My teacher once explained to me, that of the 4 pillars of Chinese medicine, nutrition and qi gong are the most highly regarded.  This is because, if practiced correctly they do not require a practitioner to administer a treatment.  They truly are the basis of self cultivation.  And this is why I love spending so much time with people refining their nutritional understanding. 

I was lucky to spend some very precious time at Thich Nhat Hahn’s retreat center in Plum Village.  The tradition here is that each meal is taken in complete silence.  And after enough time is spent practicing, the entire concept of eating and nutrition changes.  At first, I found this very difficult.  But one day, as I was walking to a lecture, one of the monks waved and stopped me.  I was eating an apple at the time, and he was bending over, intent on showing me a flower he had just picked. 
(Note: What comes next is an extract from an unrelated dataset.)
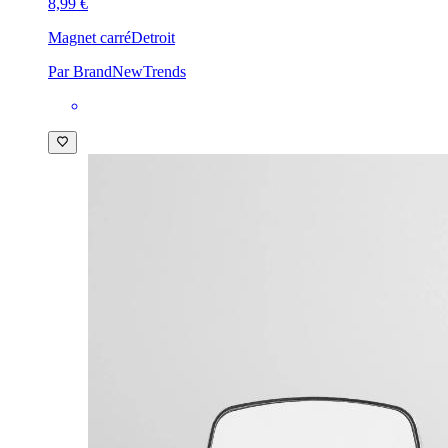
8,99 €
Magnet carré
Detroit
Par BrandNewTrends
Most of the monks at Plum Village are from Vietnam, and my friend was no different.  He spoke no English, but in a very clear way, he helped me to see how much time and energy had gone into making that flower.  I instantly thought of the apple I was unconsciously chewing at, and it became obvious how this also had come from a seed, endured countless rains, grew into a tree, flowered, and many years later produced a fruit for me to enjoy.

And so it is true that there are many different foods that are good for many different people, at many different times in the year.  And it is not only a primary goal of mine, to help people understand the qualities of these relationships, but to understand that a solid nutritional program is built not only on what we eat, but how we eat.